Shareholding criterion of the beneficial owner of a company reduced to 10% of the total capital: To widen the scope of a ‘beneficial owner’, changes were made in Rule 9, PMLR 2005

 Strict compliance and monitoring of client identity and records: To enhance transparency of clients of reporting entities such as banks and financial institutions, Rule 10, PMLR 2005. Not just updation, Both CDD & Transaction analysis data to be preserved


National Money Laundering/Financing of Terror Risk Assessment Committee

The Government of India had constituted a National Money Laundering/Financing of Terror Risk Assessment Committee to assess money laundering and terror financing risks, a National AML/CFT Strategy and Institutional Framework for AML/CFT in India.  Assessment of risk of Money Laundering /Financing of Terrorism helps both the competent authorities and the regulated entities in taking necessary steps for combating ML/FT adopting a risk-based approach. This helps in judicious and efficient allocation of resources and makes the AML/CFT regime more robust. The Committee has made recommendations regarding adoption of a risk-based approach, assessment of risk and putting in place a system which would use that assessment to take steps to effectively counter ML/FT. The recommendations of the Committee have since been accepted by the Government of India and need to be implemented.

 Accordingly, banks/FIs should take steps to identify and assess their ML/TF risk for customers, countries and geographical areas as also for products/ services/ transactions/delivery channels, in addition to what has been prescribed in our Master Circular dated July 1, 2011, referred to in paragraph 2 above. Banks/FIs should have policies, controls and procedures, duly approved by their boards, in place to effectively manage and mitigate their risk adopting a risk-based approach as discussed above. As a corollary, banks would be required to adopt enhanced measures for products, services and customers with a medium or high risk rating.

In this regard, Indian Banks' Association (IBA) has taken initiative in assessment of ML/FT risk in the banking sector. It has circulated to its member banks on May 18, 2011, a copy of their Report on Parameters for Risk Based Transaction Monitoring (RBTM) as a supplement to their guidance note on Know Your Customer (KYC) norms / Anti-Money Laundering (AML) standards issued in July 2009. The IBA guidance also provides an indicative list of high risk customers, products, services and geographies. Banks may use the same as guidance in their own risk assessment.

These guidelines are issued under Section 35A of the Banking Regulation Act, 1949 read with Rule 7 of Prevention of Money-laundering (Maintenance of Records of the Nature and Value of Transactions, the Procedure and Manner of Maintaining and Time for Furnishing Information and Verification and Maintenance of Records of the Identity of the Clients of the Banking Companies, Financial Institutions and Intermediaries) Rules, 2005. Any contravention there of or non-compliance shall attract penalties under B R Act, 1949.




India subjected to MER of FATF in 2010 and 2023 respectively adding momentum to the NRA system of the country and preparedness towards AML/CFT

India has achieved “high level of technical compliance” with the requirement of global anti-money laundering watchdog FATF, the agency said on Friday (June 29, 2024) even as it listed a number of measures that are needed to strengthen supervision and implementation of preventive measures in some of the non-financial sectors

 India needs to address delays relating to concluding money laundering (ML) and terrorist financing (TF) prosecutions and ensure that CFT measures aimed at preventing the non-profit sector from being “abused” for TF are implemented in line with risk-based approach. FATF Comment on comes after the Enforcement Directorate (ED) in 2022 provisionally attached assets worth Rs 1.54 crore belonging to Indians for Amnesty International Trust (IAIT) in connection with its money laundering probe into the finances of Amnesty International and its related entities. ED’s case was based on a CBI FIR against Amnesty for alleged violation of the Foreign Contributions Regulatory Act (FCRA), 2010.

Material provided:
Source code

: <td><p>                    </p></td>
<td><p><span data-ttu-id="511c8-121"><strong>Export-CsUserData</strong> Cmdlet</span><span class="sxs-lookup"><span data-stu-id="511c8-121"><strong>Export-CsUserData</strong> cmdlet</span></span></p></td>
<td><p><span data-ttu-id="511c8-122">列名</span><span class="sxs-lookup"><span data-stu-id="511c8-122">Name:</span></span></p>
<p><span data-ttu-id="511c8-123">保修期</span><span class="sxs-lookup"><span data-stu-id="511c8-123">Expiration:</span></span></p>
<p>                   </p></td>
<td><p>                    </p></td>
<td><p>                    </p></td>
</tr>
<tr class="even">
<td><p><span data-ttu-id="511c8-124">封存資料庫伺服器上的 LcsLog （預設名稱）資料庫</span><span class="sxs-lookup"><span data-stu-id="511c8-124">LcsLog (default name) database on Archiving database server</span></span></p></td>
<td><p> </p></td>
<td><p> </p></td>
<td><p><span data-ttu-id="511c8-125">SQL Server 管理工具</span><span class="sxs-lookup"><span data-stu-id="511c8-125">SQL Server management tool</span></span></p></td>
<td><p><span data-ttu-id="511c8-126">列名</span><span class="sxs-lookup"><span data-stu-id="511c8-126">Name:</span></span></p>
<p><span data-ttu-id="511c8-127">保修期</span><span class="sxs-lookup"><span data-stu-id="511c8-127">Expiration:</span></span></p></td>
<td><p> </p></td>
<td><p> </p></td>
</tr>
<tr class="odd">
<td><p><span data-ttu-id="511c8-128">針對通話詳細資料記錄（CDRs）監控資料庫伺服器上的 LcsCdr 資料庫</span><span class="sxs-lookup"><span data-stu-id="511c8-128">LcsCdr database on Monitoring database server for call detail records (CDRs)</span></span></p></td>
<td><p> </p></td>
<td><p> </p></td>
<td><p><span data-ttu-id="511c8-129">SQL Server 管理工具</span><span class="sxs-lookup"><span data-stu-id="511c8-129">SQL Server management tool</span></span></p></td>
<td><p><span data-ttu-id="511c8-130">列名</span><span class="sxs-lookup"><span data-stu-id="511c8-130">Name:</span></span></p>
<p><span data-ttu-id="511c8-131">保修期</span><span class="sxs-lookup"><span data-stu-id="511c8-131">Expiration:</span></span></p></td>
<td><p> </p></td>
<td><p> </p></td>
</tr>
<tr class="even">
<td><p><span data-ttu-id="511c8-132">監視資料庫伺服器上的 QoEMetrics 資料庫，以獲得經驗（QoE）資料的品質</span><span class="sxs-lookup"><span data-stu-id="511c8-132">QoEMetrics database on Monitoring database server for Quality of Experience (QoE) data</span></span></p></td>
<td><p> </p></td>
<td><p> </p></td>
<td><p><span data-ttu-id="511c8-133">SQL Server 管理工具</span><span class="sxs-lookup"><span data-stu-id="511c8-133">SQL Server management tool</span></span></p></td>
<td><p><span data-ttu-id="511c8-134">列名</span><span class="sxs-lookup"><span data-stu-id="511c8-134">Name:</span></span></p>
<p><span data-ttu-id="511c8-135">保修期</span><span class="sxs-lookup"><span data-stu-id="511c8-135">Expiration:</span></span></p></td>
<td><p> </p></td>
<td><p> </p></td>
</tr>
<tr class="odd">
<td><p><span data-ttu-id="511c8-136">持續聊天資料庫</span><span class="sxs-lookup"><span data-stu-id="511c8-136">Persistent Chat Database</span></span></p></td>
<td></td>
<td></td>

To do:
• 1. Identify every line in the rows that contains the string "Expiration", treating uppercase and lowercase as different.
• 2. Pick up the text on India's anti-money laundering rules where it stops, and keep writing from its last sentence.

Outputs by task:
• 1.
<p><span data-ttu-id="511c8-123">保修期</span><span class="sxs-lookup"><span data-stu-id="511c8-123">Expiration:</span></span></p>
<p><span data-ttu-id="511c8-127">保修期</span><span class="sxs-lookup"><span data-stu-id="511c8-127">Expiration:</span></span></p></td>
<p><span data-ttu-id="511c8-131">保修期</span><span class="sxs-lookup"><span data-stu-id="511c8-131">Expiration:</span></span></p></td>
<p><span data-ttu-id="511c8-135">保修期</span><span class="sxs-lookup"><span data-stu-id="511c8-135">Expiration:</span></span></p></td>

• 2.
 The Plenary concluded that India has reached a high level of technical compliance with the FATF requirements and its AML/CFT/CPF regime is achieving good results, including in its ML and TF risk understanding, international cooperation, access to basic and beneficial ownership information, use of financial intelligence, and depriving criminals of their assets and counter-proliferation financing measures.

 However, improvements are needed to strengthen the supervision and implementation of preventive measures in some of the non-financial sectors. India also needs to address delays relating to concluding ML and TF prosecutions, and to ensure that CFT measures aimed at preventing the non-profit sector from being abused for TF are implemented in line with the risk-based approach, including by conducting outreach to NPO on their TF risks

The Mutual Evaluation Report of India, which was adopted in the FATF plenary held in Singapore between June 26th and June 28th, 2024, places India in the ‘regular follow-up’ category, a distinction shared by only four other G20 countries. This marks a significant milestone in the nation’s efforts to combat money laundering (ML) and terrorist financing (TF).

Among other things, FATF has recognised the efforts made by India on:

·         Mitigating the risks arising from ML/TF, including the laundering of proceeds from corruption, fraud, and organised crime.

·         Effective measures implemented by India to transition from a cash-based to a digital economy to reduce ML/TF risks.

·         Implementation of the JAM (Jan Dhan, Aadhaar, Mobile) Trinity, along with stringent regulations on cash transactions, has led to a significant increase in financial inclusion and digital transactions; these measures have made transactions more traceable, thereby mitigating ML/TF risks and enhancing financial inclusion.

India’s performance on the FATF Mutual Evaluation holds significant advantages for country’s growing economy, as it demonstrates the overall stability and integrity of the financial system. Good ratings will lead to better access to global financial markets and institutions and increase investor confidence. It will also help in the global expansion of the Unified Payments Interface (UPI), India’s fast payment system.

This recognition from the FATF is a testament to the rigorous and effective measures implemented by India over the last 10 years to safeguard its financial system from ML/TF threats. It underscores the country’s commitment to international standards and its proactive stance in the global fight against financial crimes. This sets a benchmark for countries in our region to effectively implement international standards on terrorist financing. India’s excellent rating will enhance the capacity of our country to lead the global effort on countering cross border terror financing and money laundering.

Since 2014, the Government has enacted a series of legislative changes and bolstered enforcement efforts to tackle ML, TF, and black money. This multi-pronged strategy has brought these measures in line with international standards and has demonstrably proven to be effective, yielding positive results. Indian authorities have had success in dismantling the terror funding network using actionable intelligence inputs. These operations have stemmed the flow of terror funding, black money, and narcotics, even along the coastline.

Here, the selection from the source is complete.